The active substances in tobacco, especially cigarettes, is administered by burning the leaves and inhaling the vaporized gas that results. This quickly and effectively delivers substances into the bloodstream by absorption through the alveoli in the lungs. The lungs contain some 300 million alveoli, which amounts to a surface area of over 70 m2 (about the size of a tennis court). This method is inefficient as not all of the smoke will be inhaled, and some amount of the active substances will be lost in the process of combustion, pyrolysis.[9] Pipe and Cigar smoke are not inhaled because of its high alkalinity, which are irritating to the trachea and lungs. However, because of its higher alkalinity (pH 8.5) compared to cigarette smoke (pH 5.3), unionized nicotine is more readily absorbed through the mucous membranes in the mouth.[45] Nicotine absorption from cigar and pipe, however, is much less than that from cigarette smoke.[46]

The inhaled substances trigger chemical reactions in nerve endings. The cholinergic receptors are often triggered by the naturally occurring substance acetylcholine. Acetylcholine and Nicotine express chemical similarities, which allows Nicotine to tigger the receptor as well. These nicotinic acetylcholine receptors takes part in two major types of neurotransmission, synaptic transmission and paracrine signalling.[47] This activity increases heart rate, memory, alertness,[10] and produces a measurably faster reaction time after individuals have smoked.[11] Dopamine and later endorphins are released, which are associated with sensations of pleasure and reward.[12]

When tobacco is smoked, most of the nicotine is pyrolyzed. However, a dose sufficient to cause mild somatic dependency and mild to strong psychological dependency remains. There is also a formation of harmane (a MAO inhibitor) from the acetaldehyde in tobacco smoke. This seems to play an important role in nicotine addiction—probably by facilitating a dopamine release in the nucleus accumbens as a response to nicotine stimuli.[48]

Demographics

Percentage of females smoking any tobacco product
Percentage of males smoking any tobacco product. Note that there is a difference between the scales used for females and the scales used for males.[39]

As of 2000, smoking is practiced by 1.22 billion people. Assuming no change in prevalence it is predicted that 1.45 billion people will smoke in 2010 and 1.5 to 1.9 billion in 2025. Assuming that prevalence will decrease at 1% a year and that there will be a modest increase of income of 2%, it is predicted the number of smokers will stand at 1.3 billion in 2010 and 2025.[13]

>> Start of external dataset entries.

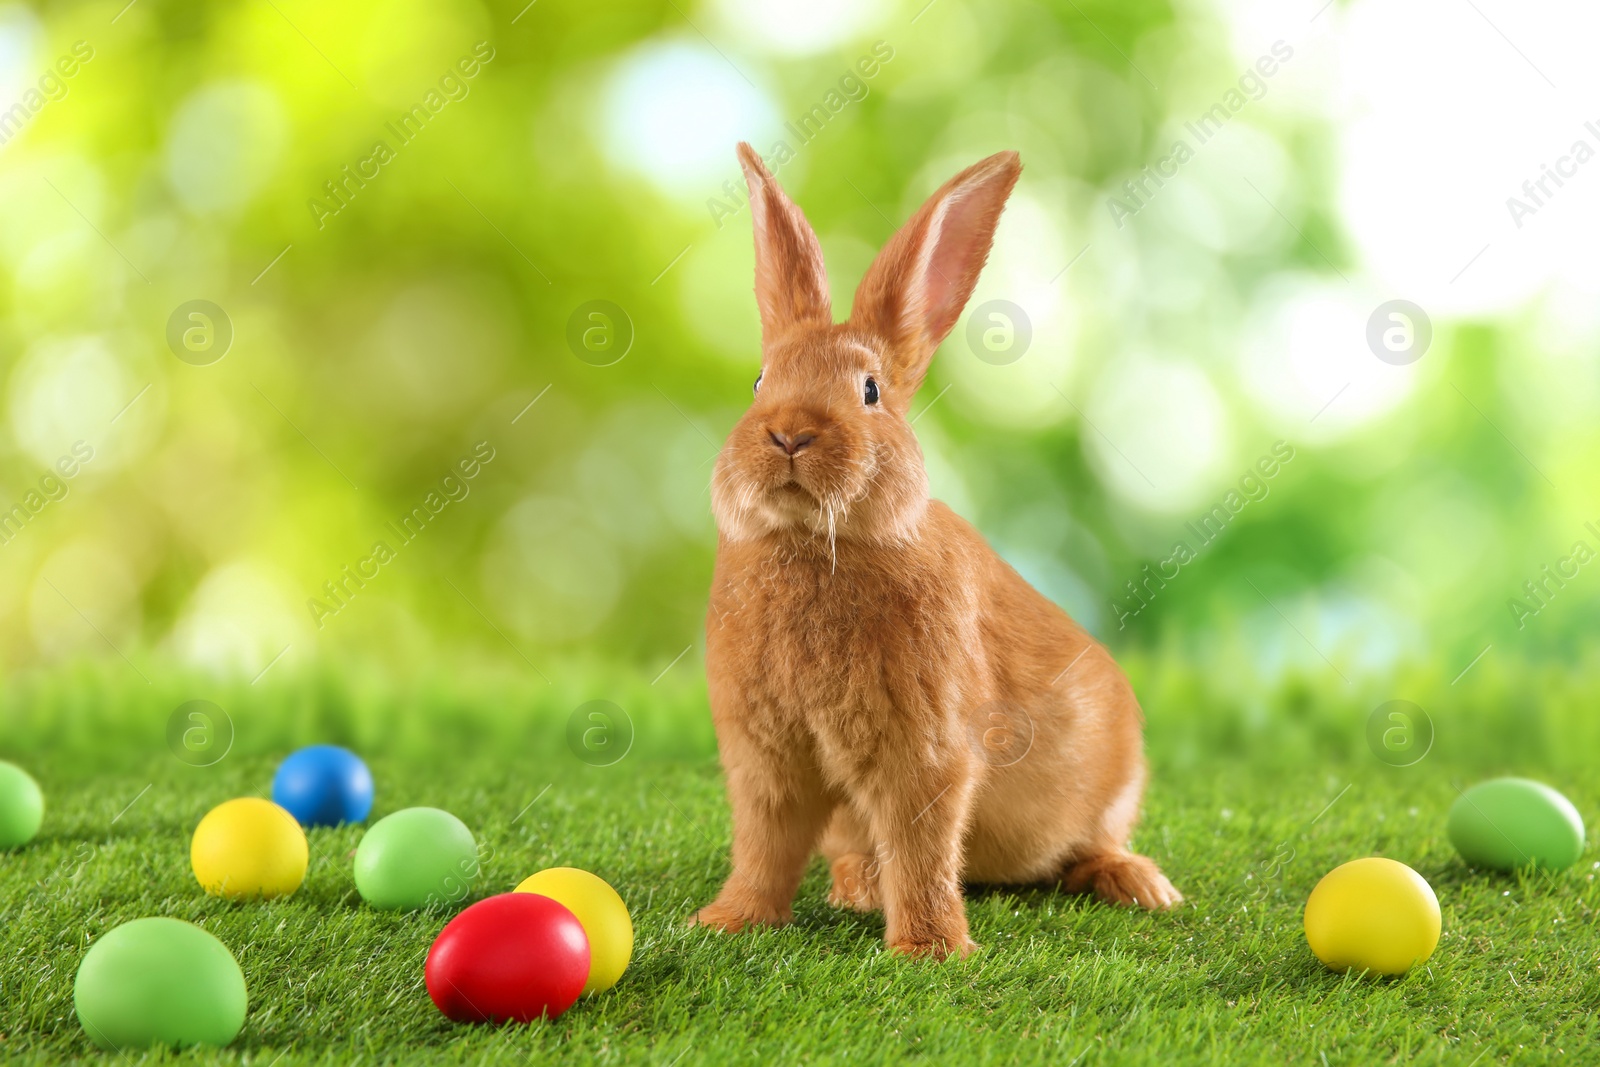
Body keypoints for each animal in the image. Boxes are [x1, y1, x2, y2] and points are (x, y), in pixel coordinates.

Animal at [694, 141, 1184, 959]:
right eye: (760, 381)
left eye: (869, 391)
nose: (789, 433)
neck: (815, 542)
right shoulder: (766, 756)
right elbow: (765, 843)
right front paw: (730, 921)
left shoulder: (924, 750)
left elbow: (920, 846)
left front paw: (929, 952)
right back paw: (858, 887)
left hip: (1117, 780)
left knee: (1092, 844)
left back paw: (1141, 885)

Smoking is generally five times higher among men than women,[13] however the gender gap declines with younger age.[14][15] In developed countries smoking rates for men have peaked and have begun to decline, however for women they continue to climb.[49]

As of 2002, about twenty percent of young teens (13–15) smoke worldwide. From which 80,000 to 100,000 children begin smoking every day—roughly half of which live in Asia. Half of those who begin smoking in adolescent years are projected to go on to smoke for 15 to 20 years.[7]

The World Health Organization (WHO) states that "Much of the disease burden and premature mortality attributable to tobacco use disproportionately affect the poor". Of the 1.22 billion smokers, 1 billion of them live in developing or transitional economies. Rates of smoking have leveled off or declined in the developed world.[50] In the developing world, however, tobacco consumption is rising by 3.4% per year as of 2002.[7]

The WHO in 2004 projected 58.8 million deaths to occur globally,[51] from which 5.4 million are tobacco-attributed,[52] and 4.9 million as of 2007.[53] As of 2002, 70% of the deaths are in developing countries.[53]